Policy Breakdowns: Missed Belt, Missed Checks, Missed Warning Signs

The Inspector General didn’t find criminal conduct, but the report delivers sharp criticism of Stamford Police’s adherence to safety protocols.

The findings paint a troubling picture of missed opportunities to prevent self-harm.

Failure to Discover the Belt Used in the Hanging

Department policy says officers must thoroughly search prisoners, removing belts, shoelaces, and anything that could be used as a ligature.

The report says Linton was searched twice—once during the arrest and again at the station.

Despite those searches, officers didn’t find or remove the belt Linton used to hang himself in his cell.

The Inspector General called this a clear breakdown in basic custodial procedures meant to protect detainees, whether in Stamford, Milford, New London, or anywhere else in Connecticut.

Suicide Risk Screening Tool Deemed Insufficient Alone

Linton was evaluated with a standard Prisoner Safety Screening Form, used in many Connecticut departments to flag potential suicide risk.

Based on his responses, he was classified as low risk.

The report warns that these forms depend heavily on detainees being honest.
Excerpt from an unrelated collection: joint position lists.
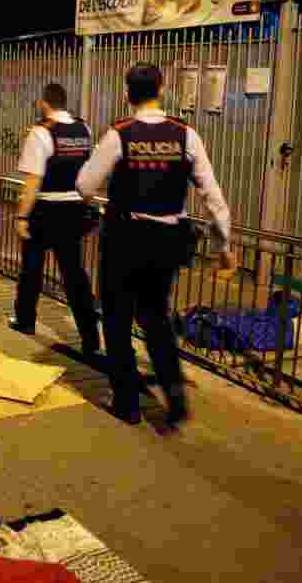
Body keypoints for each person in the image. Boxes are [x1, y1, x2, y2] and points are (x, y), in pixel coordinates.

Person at [75, 62, 236, 432]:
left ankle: (127, 403)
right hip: (167, 240)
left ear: (128, 93)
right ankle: (175, 396)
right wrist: (223, 244)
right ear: (161, 89)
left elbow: (85, 185)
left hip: (125, 237)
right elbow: (212, 195)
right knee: (156, 318)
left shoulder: (119, 134)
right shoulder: (186, 135)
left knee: (116, 319)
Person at [7, 83, 100, 360]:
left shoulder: (41, 132)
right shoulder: (85, 129)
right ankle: (90, 337)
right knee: (74, 275)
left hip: (45, 209)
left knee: (31, 269)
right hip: (74, 208)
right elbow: (89, 171)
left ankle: (25, 320)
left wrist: (22, 216)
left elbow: (33, 181)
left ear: (44, 103)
The Inspector General stressed that a check-box form can’t replace officer vigilance, observation, and just plain common sense when evaluating self-harm risk.

Officers should watch for nonverbal cues, agitation, or changes in behavior—things a form might miss.
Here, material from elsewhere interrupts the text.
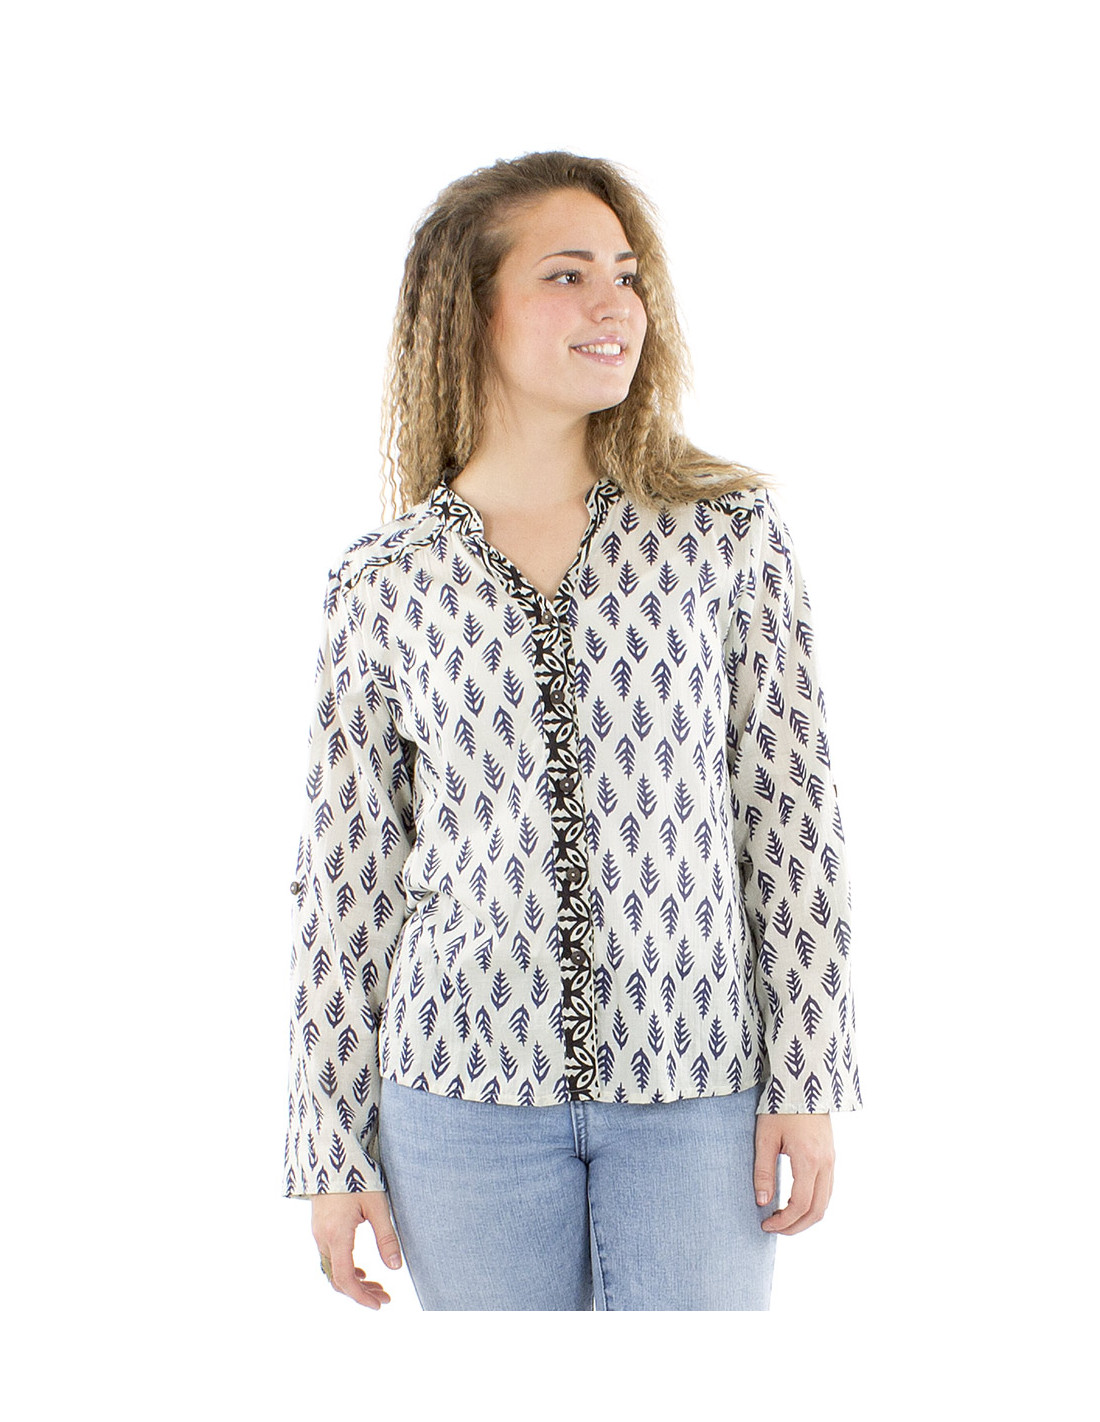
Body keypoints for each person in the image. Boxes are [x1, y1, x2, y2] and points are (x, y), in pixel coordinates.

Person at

Monitoring Lapses: Only One Check Logged

The report also says officers assigned to monitor prisoners that evening didn’t conduct the required 30-minute in-person checks.
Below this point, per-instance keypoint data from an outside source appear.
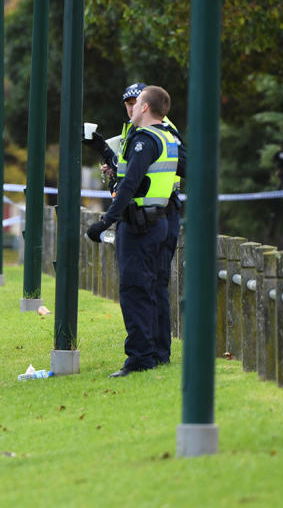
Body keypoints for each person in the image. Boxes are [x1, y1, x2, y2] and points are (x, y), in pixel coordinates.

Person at [84, 82, 186, 365]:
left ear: (145, 106)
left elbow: (132, 183)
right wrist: (105, 151)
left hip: (151, 219)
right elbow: (133, 175)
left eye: (135, 101)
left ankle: (142, 356)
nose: (130, 107)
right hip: (155, 217)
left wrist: (105, 221)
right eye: (127, 102)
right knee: (152, 288)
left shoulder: (152, 135)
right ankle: (157, 353)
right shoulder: (145, 133)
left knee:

Only one physical cell check was logged at 5:42 p.m.—the moment Linton was found unresponsive.

Surveillance footage showed Linton’s suicide attempt unfolded over almost 10 minutes before anyone found him, even though officers were supposed to watch the cameras.

No one noticed what was happening on the live video feed during that critical window.

“Predictable and Preventable” – Strong Words from the Inspector General

The Inspector General’s language is blunt. The report says Linton’s death was both “predictable and preventable” if department policies had been followed.

That’s likely to echo in police departments from Stamford to Newington and Middletown, where similar policies are supposed to guard against in-custody suicides.

  • Inadequate searches allowed a dangerous ligature—the belt—to remain with the prisoner.
  • Overreliance on a screening form without paying enough attention to behavioral warning signs.
  • Deficient monitoring, including missed 30-minute checks and unobserved camera footage during the suicide attempt.
  • No Criminal Charges, but Serious Policy Concerns Ahead

    Legally, the case is closed. Linton’s death didn’t result from excessive force or criminal conduct, so the Inspector General isn’t taking further action.

    Still, the report puts Stamford Police on notice. Their current practices failed when it mattered most.

    If you live in Stamford or anywhere in Connecticut—from the shoreline in Groton and Norwich to the busier streets of Hartford, Bridgeport, or New Haven—the bigger issue is hard to ignore. When someone’s in police custody, the state takes on a duty to keep them safe, even from themselves.

    This case shows how fast that responsibility can fall apart. Sometimes, safeguards become just paperwork instead of real, life-or-death rules.

    In the coming weeks, I’m guessing local officials, advocates, and police leaders will call for tighter compliance and more training. Jail procedures could see closer oversight, too.